----- INFORMATION SHOWN -----

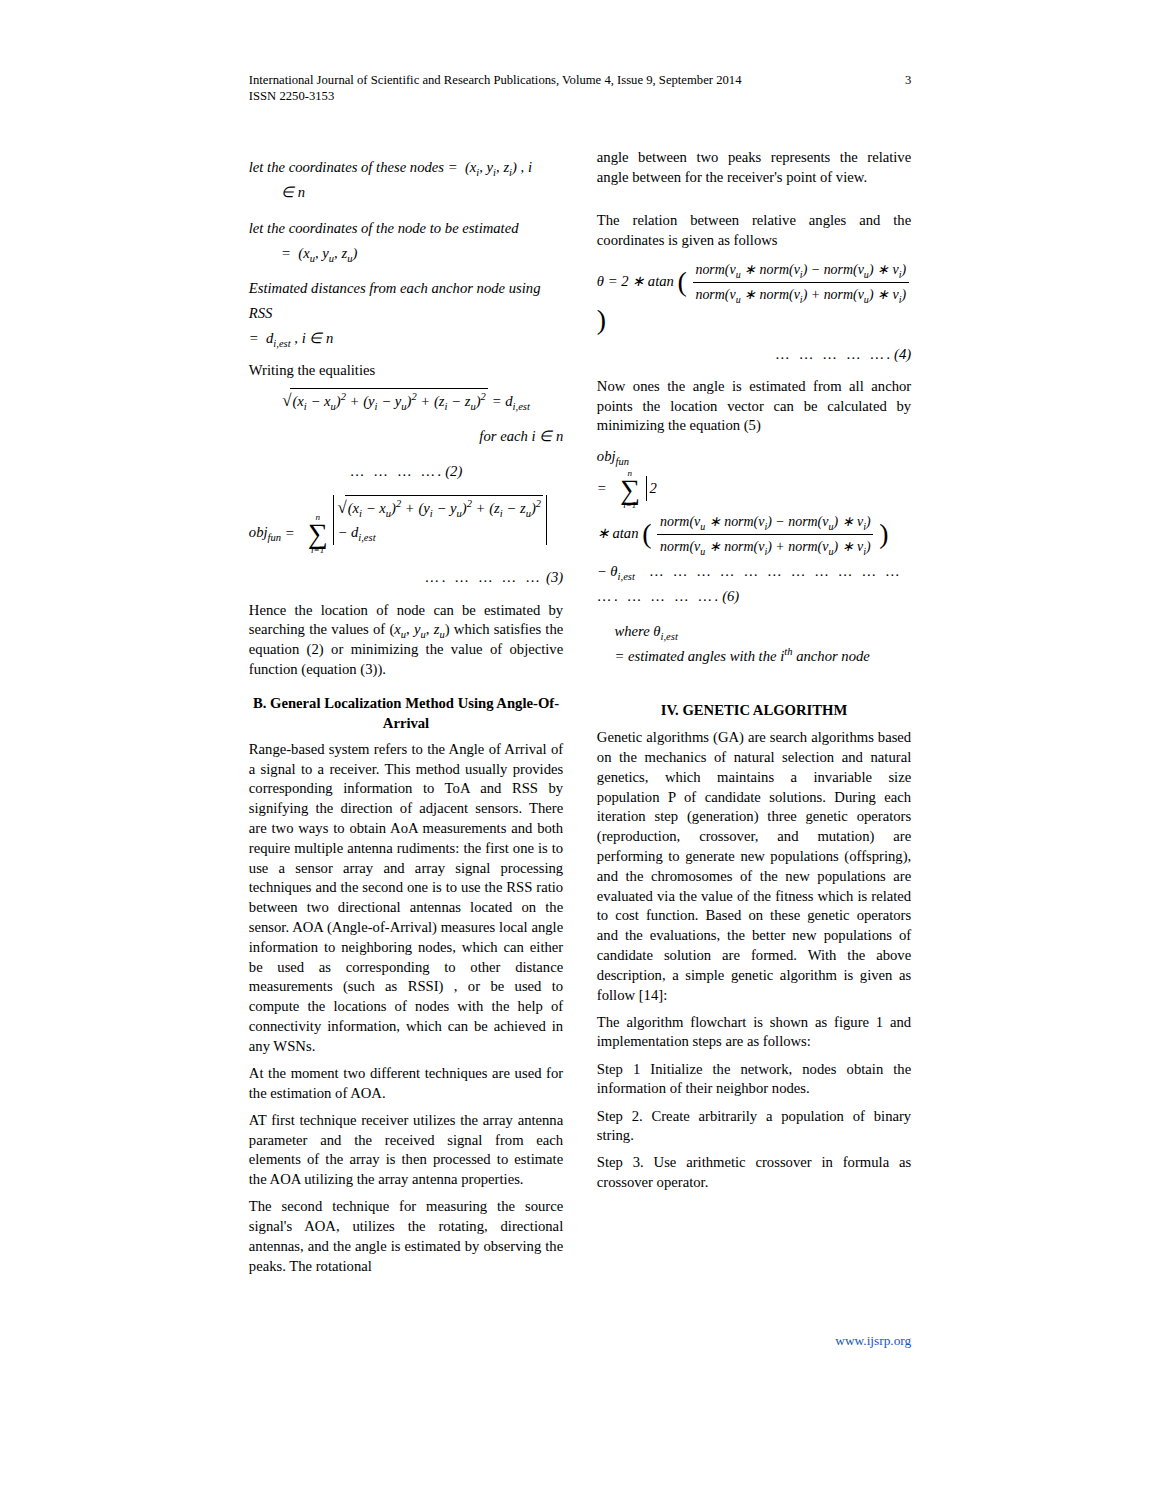International Journal of Scientific and Research Publications, Volume 4, Issue 9, September 2014
ISSN 2250-3153 3
let the coordinates of these nodes = (xi, yi, zi) , i
∈ n
let the coordinates of the node to be estimated
= (xu, yu, zu)
Estimated distances from each anchor node using RSS
= di,est , i ∈ n
Writing the equalities
(xi − xu)2 + (yi − yu)2 + (zi − zu)2 = di,est
for each i ∈ n
… … … …. (2)
objfun = n ∑ i=1 (xi − xu)2 + (yi − yu)2 + (zi − zu)2
− di,est
…. … … … … (3)
Hence the location of node can be estimated by searching the values of (xu, yu, zu) which satisfies the equation (2) or minimizing the value of objective function (equation (3)).
B. General Localization Method Using Angle-Of-Arrival
Range-based system refers to the Angle of Arrival of a signal to a receiver. This method usually provides corresponding information to ToA and RSS by signifying the direction of adjacent sensors. There are two ways to obtain AoA measurements and both require multiple antenna rudiments: the first one is to use a sensor array and array signal processing techniques and the second one is to use the RSS ratio between two directional antennas located on the sensor. AOA (Angle-of-Arrival) measures local angle information to neighboring nodes, which can either be used as corresponding to other distance measurements (such as RSSI) , or be used to compute the locations of nodes with the help of connectivity information, which can be achieved in any WSNs.
At the moment two different techniques are used for the estimation of AOA.
AT first technique receiver utilizes the array antenna parameter and the received signal from each elements of the array is then processed to estimate the AOA utilizing the array antenna properties.
The second technique for measuring the source signal's AOA, utilizes the rotating, directional antennas, and the angle is estimated by observing the peaks. The rotational
angle between two peaks represents the relative angle between for the receiver's point of view.
The relation between relative angles and the coordinates is given as follows
θ = 2 ∗ atan ( norm(vu ∗ norm(vi) − norm(vu) ∗ vi) norm(vu ∗ norm(vi) + norm(vu) ∗ vi) )
… … … … …. (4)
Now ones the angle is estimated from all anchor points the location vector can be calculated by minimizing the equation (5)
objfun
= n ∑ i=1 2
∗ atan ( norm(vu ∗ norm(vi) − norm(vu) ∗ vi) norm(vu ∗ norm(vi) + norm(vu) ∗ vi) )
− θi,est … … … … … … … … … … … …. … … … …. (6)
where θi,est
= estimated angles with the ith anchor node
IV. GENETIC ALGORITHM
Genetic algorithms (GA) are search algorithms based on the mechanics of natural selection and natural genetics, which maintains a invariable size population P of candidate solutions. During each iteration step (generation) three genetic operators (reproduction, crossover, and mutation) are performing to generate new populations (offspring), and the chromosomes of the new populations are evaluated via the value of the fitness which is related to cost function. Based on these genetic operators and the evaluations, the better new populations of candidate solution are formed. With the above description, a simple genetic algorithm is given as follow [14]:
The algorithm flowchart is shown as figure 1 and implementation steps are as follows:
Step 1 Initialize the network, nodes obtain the information of their neighbor nodes.
Step 2. Create arbitrarily a population of binary string.
Step 3. Use arithmetic crossover in formula as crossover operator.
www.ijsrp.org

-----

- **TASK DIRECTIONS**: Of all the entries above, output exactly the lines between the one holding "Now ones the" and the one holding "IV. GENETIC ALGORITHM", inclusive.

- **EXPECTED ANSWER**:
Now ones the angle is estimated from all anchor points the location vector can be calculated by minimizing the equation (5)
objfun
= n ∑ i=1 2
∗ atan ( norm(vu ∗ norm(vi) − norm(vu) ∗ vi) norm(vu ∗ norm(vi) + norm(vu) ∗ vi) )
− θi,est … … … … … … … … … … … …. … … … …. (6)
where θi,est
= estimated angles with the ith anchor node
IV. GENETIC ALGORITHM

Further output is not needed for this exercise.